How Soap Bubbles Freeze - bookofjoe
https://www.nature.com/articles/s41467-019-10021-6
======
leemailll
a video
([https://www.youtube.com/watch?v=mLcmeEL2SYs](https://www.youtube.com/watch?v=mLcmeEL2SYs))
of bubbles freezing not related to this paper

------
octosphere
> _Droplets or puddles tend to freeze from the propagation of a single freeze
> front. In contrast, videographers have shown that as soap bubbles freeze, a
> plethora of growing ice crystals can swirl around in a beautiful effect
> visually reminiscent of a snow globe. However, the underlying physics of how
> bubbles freeze has not been studied. Here, we characterize the physics of
> soap bubbles freezing on an icy substrate and reveal two distinct modes of
> freezing.

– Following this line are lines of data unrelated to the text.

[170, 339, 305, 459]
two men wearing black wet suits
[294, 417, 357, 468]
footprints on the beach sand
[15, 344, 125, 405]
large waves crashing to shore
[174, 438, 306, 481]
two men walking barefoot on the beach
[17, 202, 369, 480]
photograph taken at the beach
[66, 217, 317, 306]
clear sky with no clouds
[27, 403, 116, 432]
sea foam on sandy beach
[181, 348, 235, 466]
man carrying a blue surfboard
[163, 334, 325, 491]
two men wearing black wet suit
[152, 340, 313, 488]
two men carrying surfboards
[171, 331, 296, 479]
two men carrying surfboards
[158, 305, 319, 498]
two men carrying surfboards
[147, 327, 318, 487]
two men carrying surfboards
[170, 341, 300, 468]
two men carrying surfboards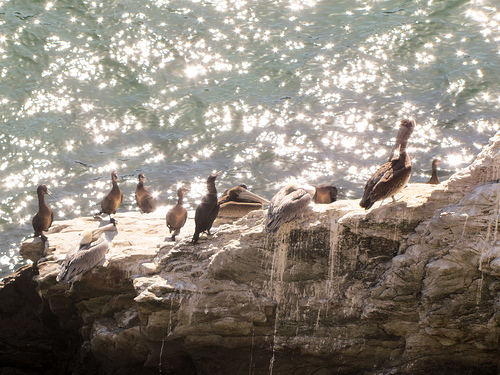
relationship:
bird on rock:
[30, 182, 55, 230] [7, 136, 496, 371]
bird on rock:
[17, 229, 56, 274] [7, 136, 496, 371]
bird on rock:
[55, 216, 121, 286] [7, 136, 496, 371]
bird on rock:
[96, 169, 127, 214] [7, 136, 496, 371]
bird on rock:
[130, 170, 159, 213] [7, 136, 496, 371]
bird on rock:
[161, 183, 191, 241] [7, 136, 496, 371]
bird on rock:
[187, 172, 225, 244] [7, 136, 496, 371]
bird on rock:
[357, 111, 416, 212] [7, 136, 496, 371]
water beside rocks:
[6, 3, 497, 189] [1, 136, 495, 368]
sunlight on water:
[28, 39, 106, 114] [6, 3, 497, 189]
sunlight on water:
[293, 53, 384, 150] [6, 3, 497, 189]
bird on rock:
[187, 173, 224, 248] [0, 129, 500, 375]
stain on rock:
[285, 227, 330, 279] [6, 167, 494, 372]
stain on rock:
[347, 231, 405, 263] [6, 167, 494, 372]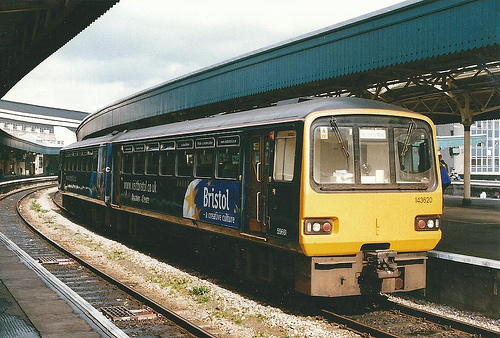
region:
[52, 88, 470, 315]
This is a train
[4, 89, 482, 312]
This is a yellow and blue train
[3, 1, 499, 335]
This is a railway station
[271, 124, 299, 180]
This is a train's window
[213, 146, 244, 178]
This is a train's window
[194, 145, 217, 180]
This is a train's window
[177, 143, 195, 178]
This is a train's window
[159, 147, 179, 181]
This is a train's window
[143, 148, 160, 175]
This is a train's window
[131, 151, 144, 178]
This is a train's window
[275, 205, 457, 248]
the headlights are on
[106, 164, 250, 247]
an advertisement on the side of the train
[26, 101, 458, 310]
the train is waiting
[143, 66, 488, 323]
the train is at the statin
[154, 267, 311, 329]
the rocks are white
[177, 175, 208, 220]
there are two gold stars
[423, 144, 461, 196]
people standing on the platform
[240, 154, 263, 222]
handles on the train door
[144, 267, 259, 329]
grass growing in the gravel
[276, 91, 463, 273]
the front of the train is yellow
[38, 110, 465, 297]
commuter train at the station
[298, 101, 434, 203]
windshield of train engine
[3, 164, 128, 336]
curve in train track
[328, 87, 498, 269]
station platform for train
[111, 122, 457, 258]
blue and yellow train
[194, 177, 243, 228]
"Bristol" on sign on train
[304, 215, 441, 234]
headlights on the train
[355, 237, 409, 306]
coupling on the train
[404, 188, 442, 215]
identification number on the train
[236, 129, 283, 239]
doors onto train car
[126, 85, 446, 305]
Lead car of a passenger train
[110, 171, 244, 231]
Advertisement on a passenger train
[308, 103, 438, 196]
Windshield on a passenger train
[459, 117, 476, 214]
Support for train station shelter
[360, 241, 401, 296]
Mechanism to hook trains together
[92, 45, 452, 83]
Roof of train station shelter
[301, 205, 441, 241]
Headlights on a passenger train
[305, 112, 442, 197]
Windshield on the passenger train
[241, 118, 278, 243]
Access door on a passenger train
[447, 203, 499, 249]
Train station platform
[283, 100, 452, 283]
Yellow train front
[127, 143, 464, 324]
Train on a commuter rail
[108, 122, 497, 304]
Train in a station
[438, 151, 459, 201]
Person waiting for a train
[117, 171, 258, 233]
Advertisement on a train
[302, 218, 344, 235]
Head light on train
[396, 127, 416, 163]
Wind shield wipers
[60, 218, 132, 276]
Patch of grass in train yard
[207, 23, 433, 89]
Green awing over train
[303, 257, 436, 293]
Metal rail on train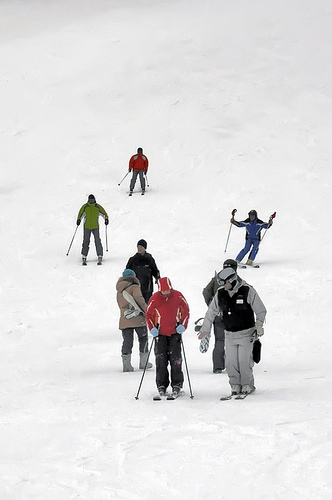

The first mode, occurring for isothermally supercooled bubbles,
> generates a strong Marangoni flow that entrains ice crystals to produce the
> aforementioned snow globe effect. The second mode occurs when using a cold
> stage in a warm ambient, resulting in a bottom-up freeze front that
> eventually halts due to poor conduction along the bubble. Blending
> experiments, scaling analysis, and numerical methods, the dynamics of the
> freeze fronts and Marangoni flows are characterized_